The Mandalorian is heavily-incentivized to bring his bounty in alive (although "proof of termination is also acceptable for a lower fee"). But IG-11's instructions, he says, were explicitly to kill, no questions asked. They are members of the same guild, but were obviously contracted by two different parties with very different interests surrounding the baby not-Yoda (look, we don't have a species name to work with here, we're doing our best).

So, if the most evil entity in the galaxy, the Empire (or whatever is left of it), has wiggle room to permit not assassinating a baby out of hand, who could possibly want the tyke straight-up dead? Kuiil, the Ugnaught guide (Nick Nolte) whom the Mandalorian encounters in pursuit of his bounty states that the baby was brought to his godforsaken parsec to find peace. We can safely assume that its security has been established by the Republic (we assume the organization has not yet become the Resistance, as it is referred to in Star Wars Episode VII: The Force Awakens) although this is not made crystal clear. 

It's also possible that there are different factions of the remnants of the Empire vying against each other in the interest of either protecting or killing not-Yoda. We generally understand from the context of The Force Awakens that the Imperial command has become fractious and has different priorities depending on whomever is in command of one group or another, so perhaps that will come into play in future episodes. 

What are the Mandalorian's motivations?

The Mandalorian received a surprising amount of backstory right up front in this episode, but his motivations remain very murky. He refuses to take Imperial Credits as payment for a bounty despite the fact they are stated to still have monetary value — but he'll take extremely non-specific bounties from an actual former high-ranking Imperial officer, one who offers payment in the form of suspiciously-convenient steel of incredible cultural value to the Mandalorians as a people? Curious, indeed.

He is also clearly depicted as dispassionately hyper-competent, a ruthless warrior who always gets his man — but at the end of the episode, he's shown tentatively reaching out with a finger to catch the baby's attention, in much the same fashion that people casually stop to coo at babies in real life. (This, by the way, happens immediately after the bounty hunter mercilessly dispatches IG-11 with a shot to the droid's dome.) This character — all at once a killer, an orphan, and a man just trying to get by — has only just been introduced to us, and already, it's clear that there's much more to him beyond his capacity for hunting, catching, and killing.
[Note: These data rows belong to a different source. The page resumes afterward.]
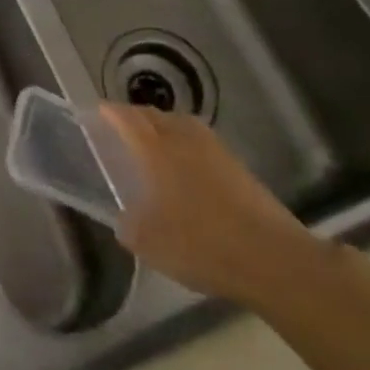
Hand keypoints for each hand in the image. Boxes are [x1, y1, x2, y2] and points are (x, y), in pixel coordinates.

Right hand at [99, 103, 327, 309]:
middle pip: (154, 115)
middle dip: (135, 116)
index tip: (98, 112)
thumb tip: (125, 217)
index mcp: (156, 150)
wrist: (271, 258)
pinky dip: (185, 143)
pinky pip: (200, 141)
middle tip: (121, 128)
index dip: (110, 113)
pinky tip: (186, 166)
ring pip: (180, 124)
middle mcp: (183, 139)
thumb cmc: (202, 245)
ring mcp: (214, 149)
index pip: (127, 119)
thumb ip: (129, 225)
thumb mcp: (150, 244)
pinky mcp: (237, 165)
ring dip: (163, 126)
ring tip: (153, 142)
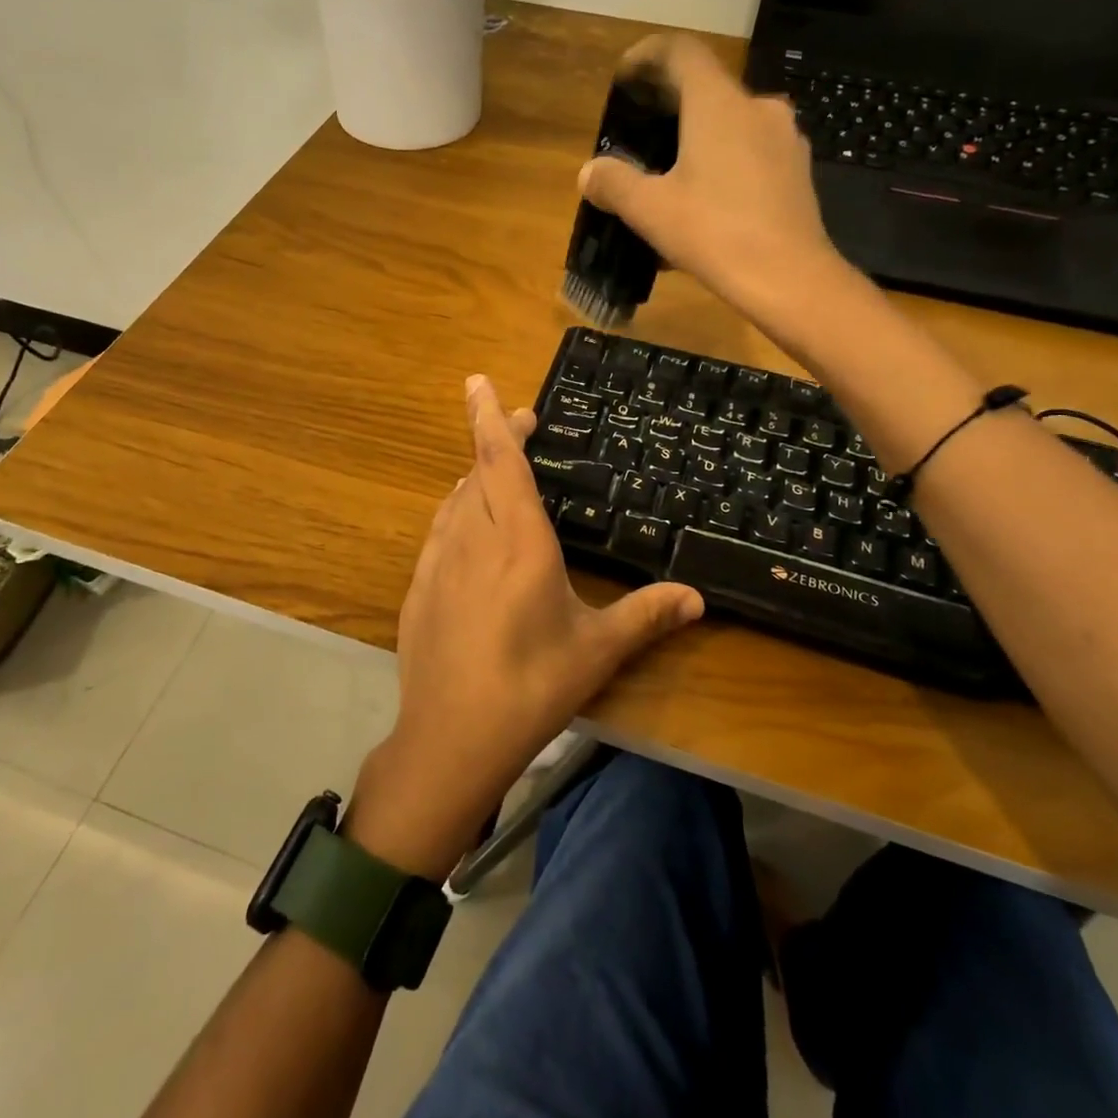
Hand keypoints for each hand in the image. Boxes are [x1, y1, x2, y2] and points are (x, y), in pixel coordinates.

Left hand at [348, 376, 704, 879]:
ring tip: (496, 468)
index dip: (491, 417)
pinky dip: (457, 510)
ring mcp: (440, 561)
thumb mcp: (597, 650)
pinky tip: (467, 524)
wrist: (452, 736)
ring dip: (475, 474)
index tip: (479, 381)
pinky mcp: (419, 587)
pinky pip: (440, 530)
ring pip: (456, 498)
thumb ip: (647, 615)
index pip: (501, 460)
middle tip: (521, 423)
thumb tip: (699, 598)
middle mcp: (474, 538)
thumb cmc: (532, 685)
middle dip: (495, 438)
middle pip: (478, 470)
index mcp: (519, 541)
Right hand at [579, 34, 854, 325]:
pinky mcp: (797, 170)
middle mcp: (757, 106)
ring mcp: (784, 138)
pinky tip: (709, 204)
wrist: (789, 278)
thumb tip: (589, 172)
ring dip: (701, 139)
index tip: (626, 78)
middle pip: (707, 89)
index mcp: (718, 104)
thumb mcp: (650, 211)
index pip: (681, 51)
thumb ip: (614, 183)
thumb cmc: (714, 233)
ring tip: (674, 177)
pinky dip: (726, 164)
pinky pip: (753, 153)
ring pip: (732, 124)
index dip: (648, 56)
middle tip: (643, 137)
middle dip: (671, 107)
It seems certain that discovering what lies underneath that helmet — both literally and figuratively — will be a major focus of the first season of The Mandalorian. With the first episode in the books, though, all we know for sure is one thing: if we're a helpless baby non-Yoda with half the galaxy out to capture us and the other half out to kill us, we're pretty sure that this is the guy we want as our protector.

New episodes of The Mandalorian will drop on Disney+ every Friday at 12:00 AM Eastern time.